La mère souffrait apparemment d’arachnophobie depuis la petite enfance. Deux ans avant sa grossesse, elle a commencé à surutiliser de la perméthrine aérosolisée. Depuis, elle vivait seule. Les gens évitaient de lui rendre visite à cause de l’odeur pénétrante dans sa maison. La perméthrine est un insecticide domestique largement utilisé qui protège contre les anophèles vecteurs du paludisme.7,8 Il est également connu pour être un médicament efficace contre la gale et la capite pédiculose du pou de tête.9,10 Comparé à d’autres médicaments, il est considéré comme sûr et son utilisation topique est recommandée même pour les nouveau-nés atteints de gale.11 Cependant, il a été lié à la génération d’aberrations chromosomiques dans les cellules de la moelle osseuse de souris et de lésions de l’ADN dans les lymphocytes humains.12-14 Nous avons donc émis l’hypothèse que la perméthrine traversait le placenta de la femme enceinte et affectait les cellules précurseurs hématopoïétiques du fœtus en développement, entraînant une leucémogenèse. Nous avons donc essayé de générer les réarrangements au sein de l’oncogène MLL in vitro en exposant des cellules BV173 à de la perméthrine de 50 µM. Après 24 heures d’exposition, les cellules BV173 traitées à la perméthrine ont montré un réarrangement clair de la MLL, alors que les cellules non traitées ont montré le gène MLL de type sauvage uniquement (figure 1B ci-dessus). Par conséquent, nous recommandons fortement une grande prudence dans l’utilisation de la perméthrine pendant la grossesse. Même si des conclusions définitives ne peuvent être tirées d’un seul cas isolé, nos données suggèrent fortement que la perméthrine peut avoir des effets secondaires graves lorsque des cellules précurseurs hématopoïétiques fœtales sont exposées in utero. Dans le même ordre d’idées, un rapport récent d’une collaboration multinationale a indiqué que l’utilisation de médicaments mosquitocides pendant la grossesse est significativement associée à la leucémie infantile.4 Il est particulièrement intéressant de noter que les auteurs ont constaté cette association uniquement pour les cas réarrangés MLL et non pour les cas de lignée germinale MLL. Cela soutient fortement le biais de sélection dans leur étude cas-témoins et soutient l’hypothèse selon laquelle l’exposition in utero provoque les réarrangements de la MLL.

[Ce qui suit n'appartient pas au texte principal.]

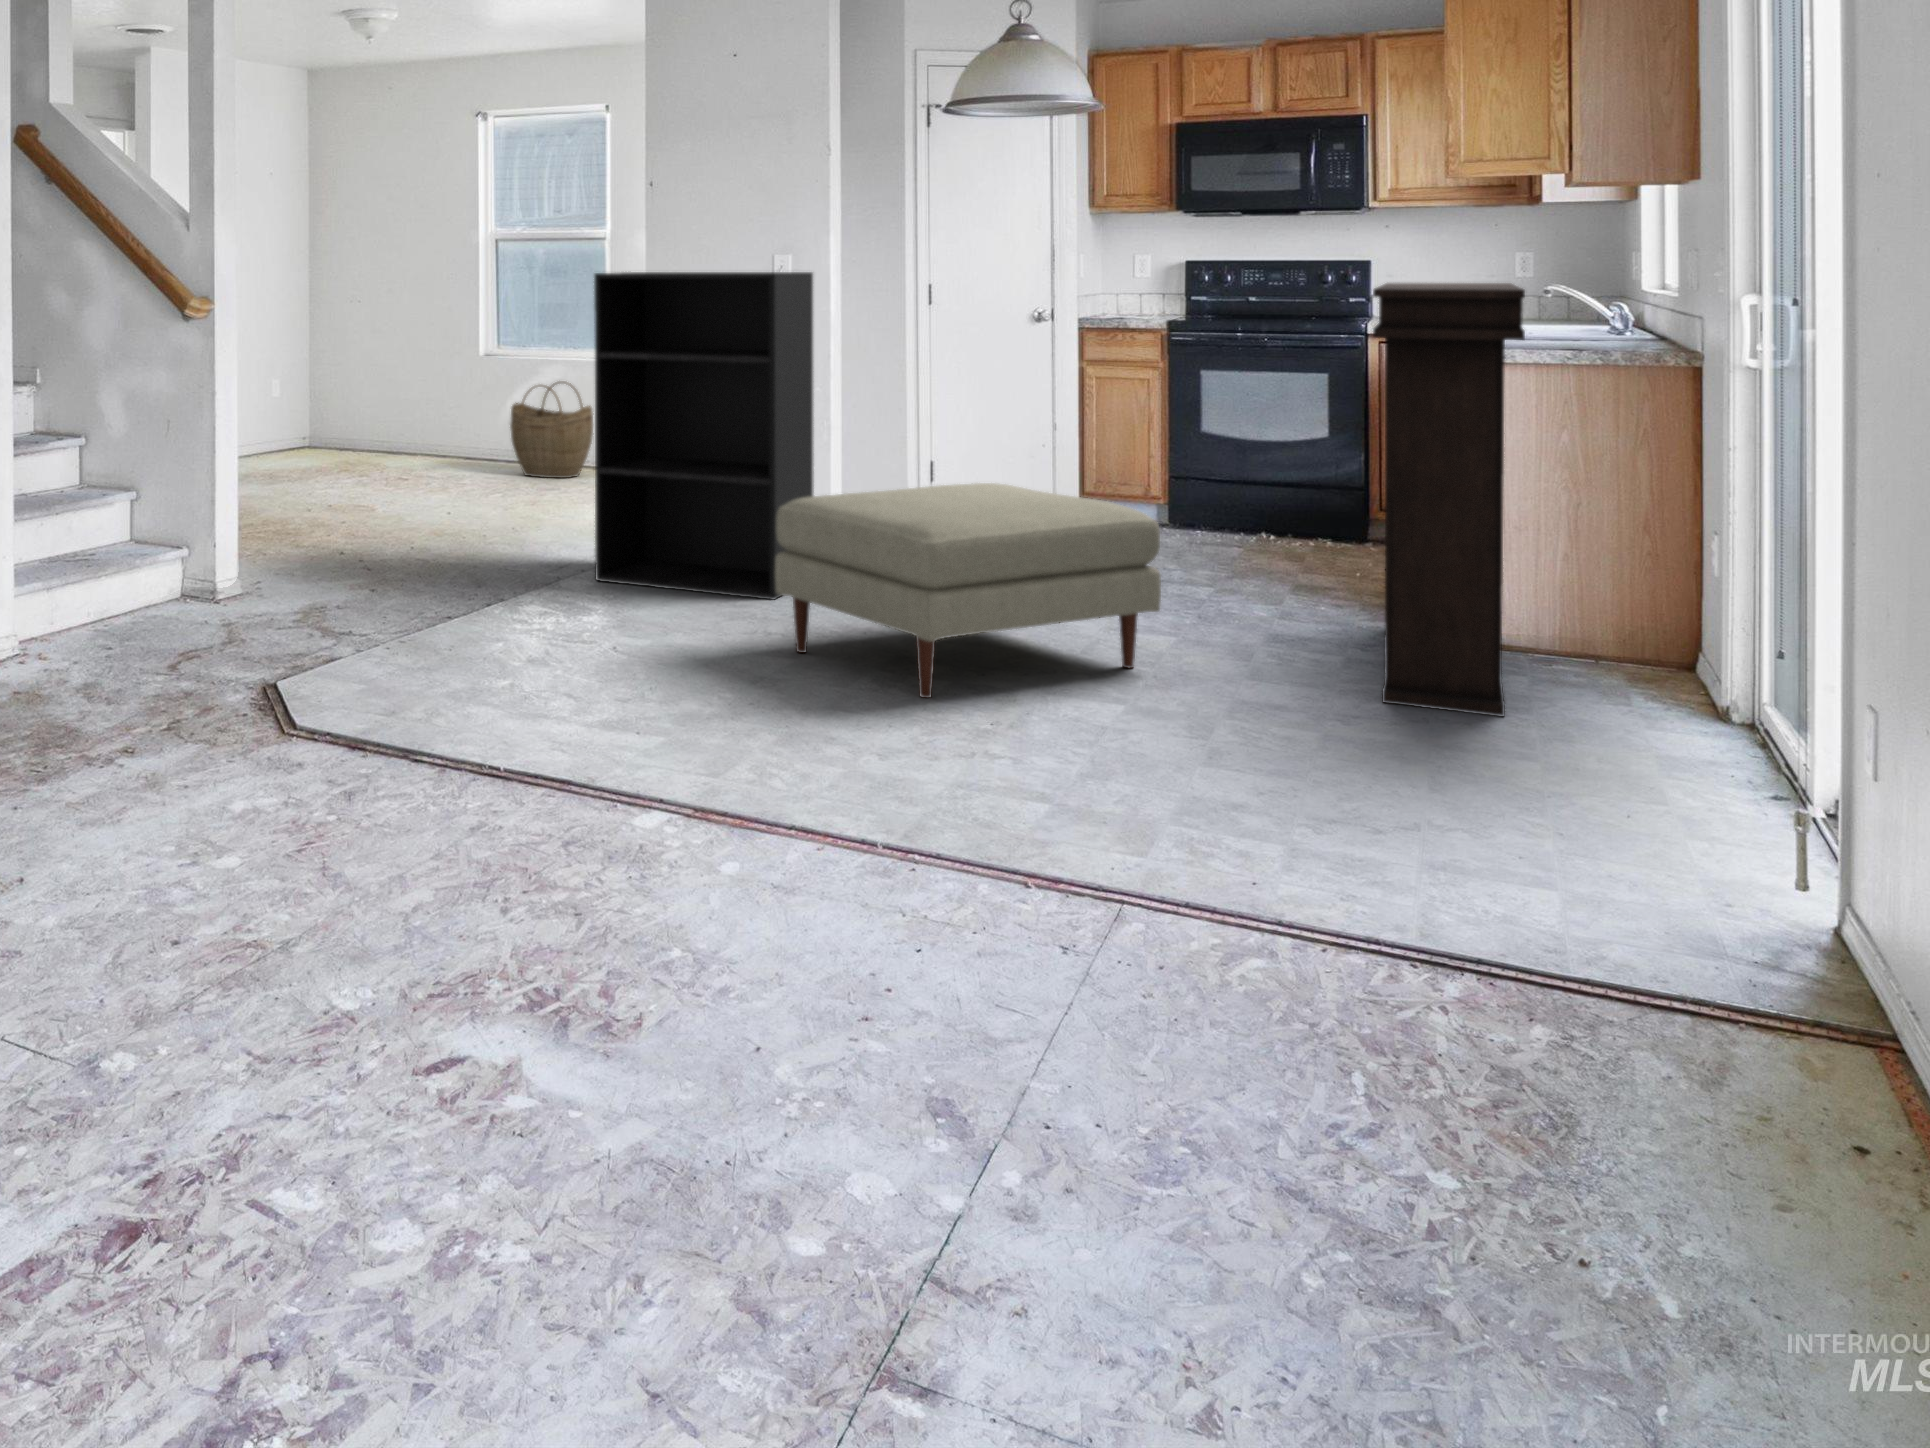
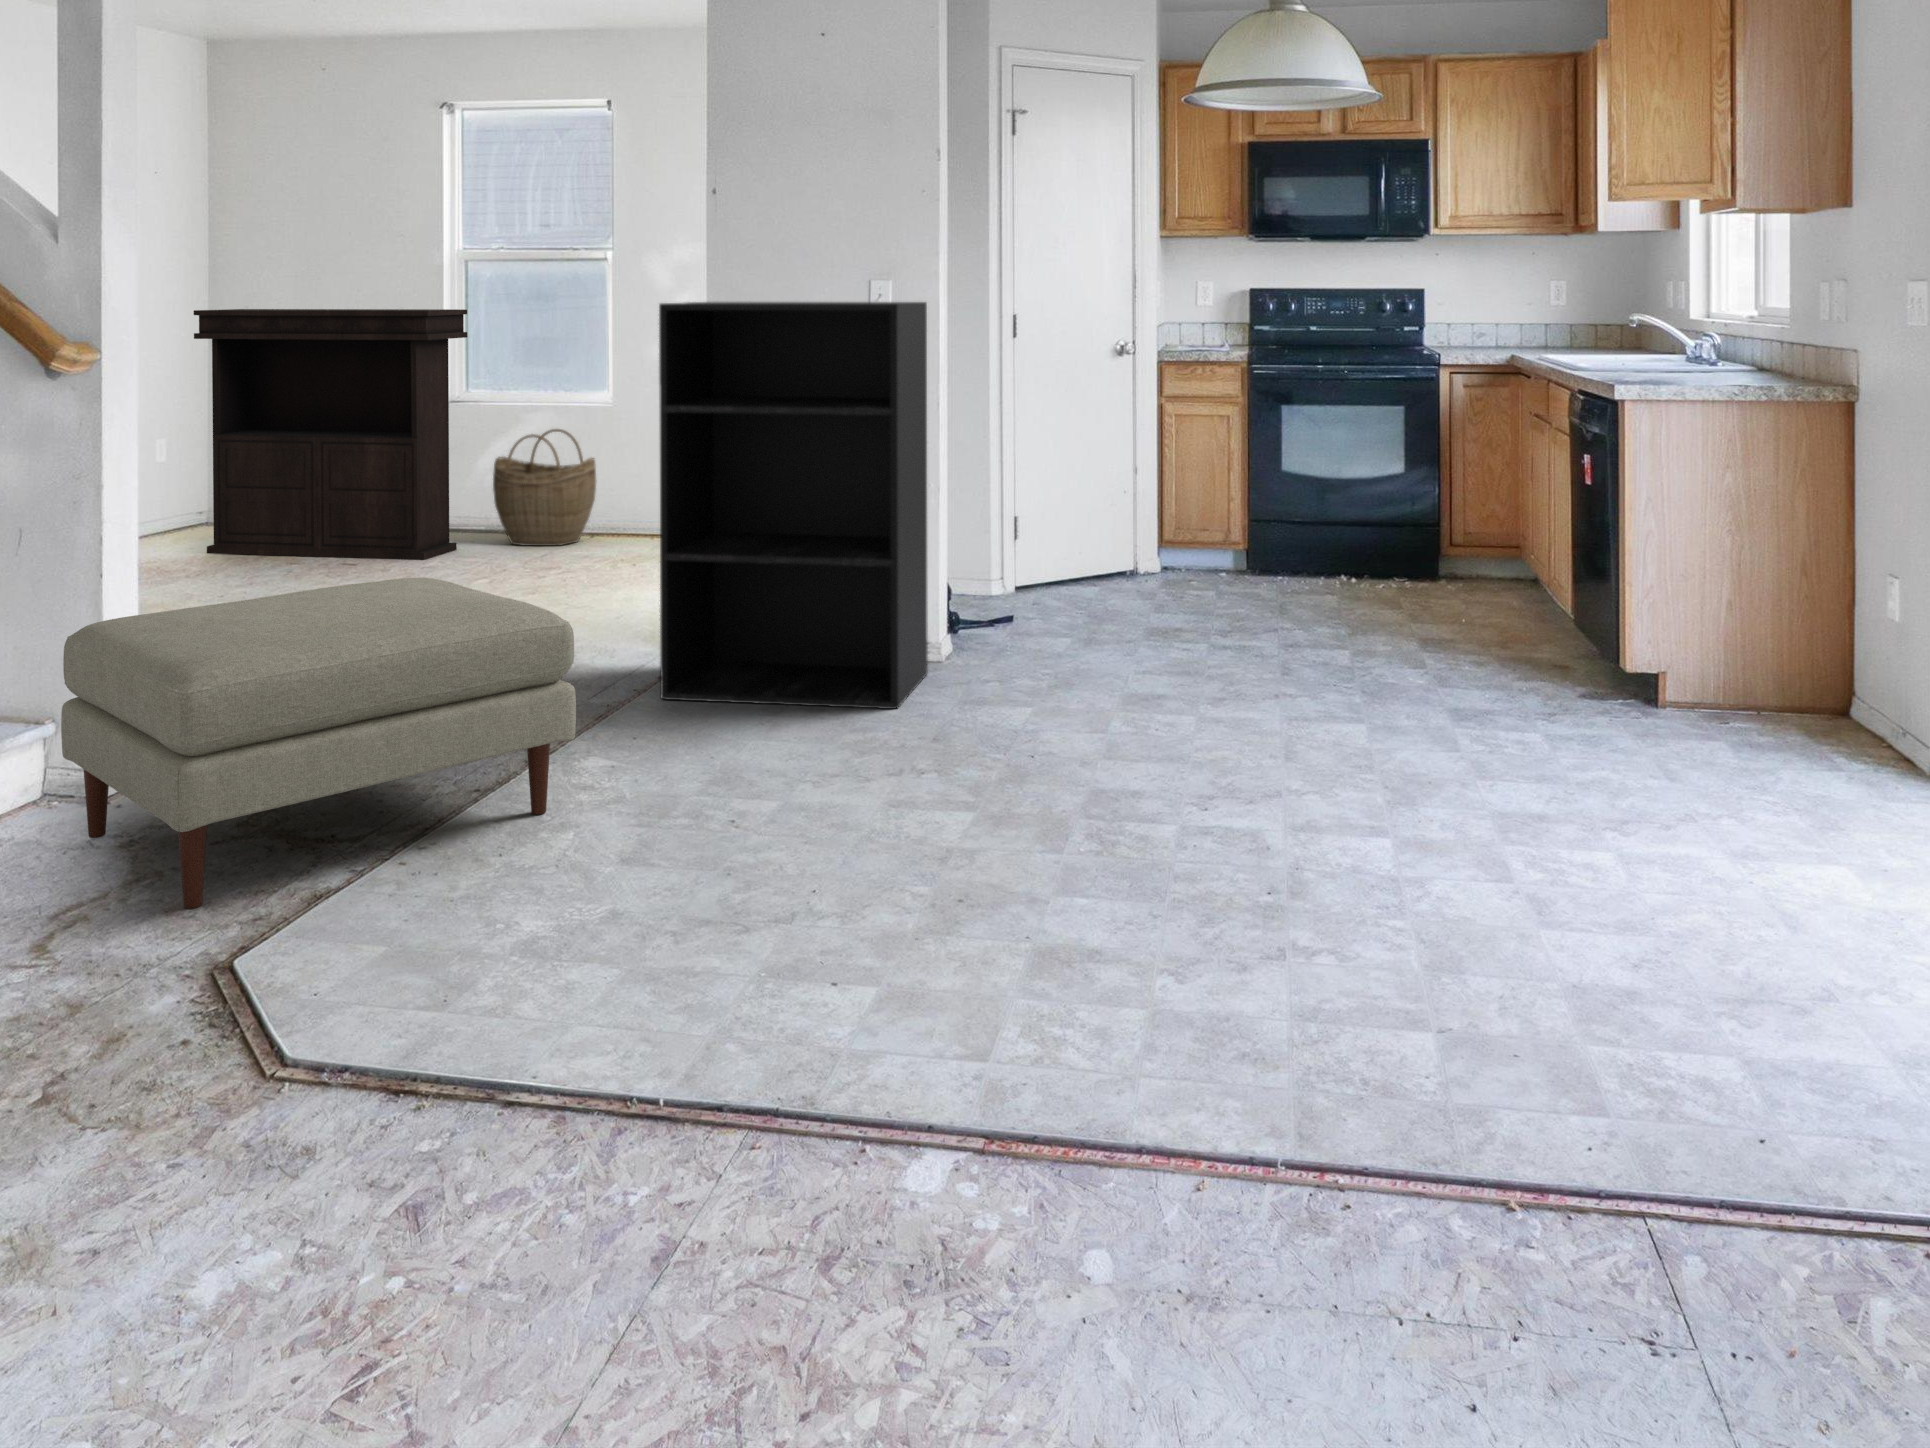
console table: present [1373,283,1525,716] -> present [194,309,467,560]
ottoman: present [775,483,1161,698] -> present [61,577,576,909]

Enfin, la mère dans notre cas a été traitée avec succès pour arachnophobie par psychothérapie. Deux ans plus tard, elle a donné naissance à un garçon né à terme en bonne santé qui n’avait aucun signe clinique de leucémie et qui est toujours en bonne santé à l’âge de 13 mois.
REMERCIEMENTS
L’assistance technique experte de Claudia Keller et Stefanie Garkisch est très reconnaissante. Nous remercions Jochen Harbott, Giessen, Allemagne, de nous avoir fourni les données cytogénétiques. Les données immunophénotypiques ont été gracieusement fournies par W-D Ludwig, Centre de cancérologie Robert Rössle, Université Humboldt, Berlin, Allemagne. Les études moléculaires ont été soutenues par la Fondation allemande contre le cancer (subvention 10-1658-Bo2).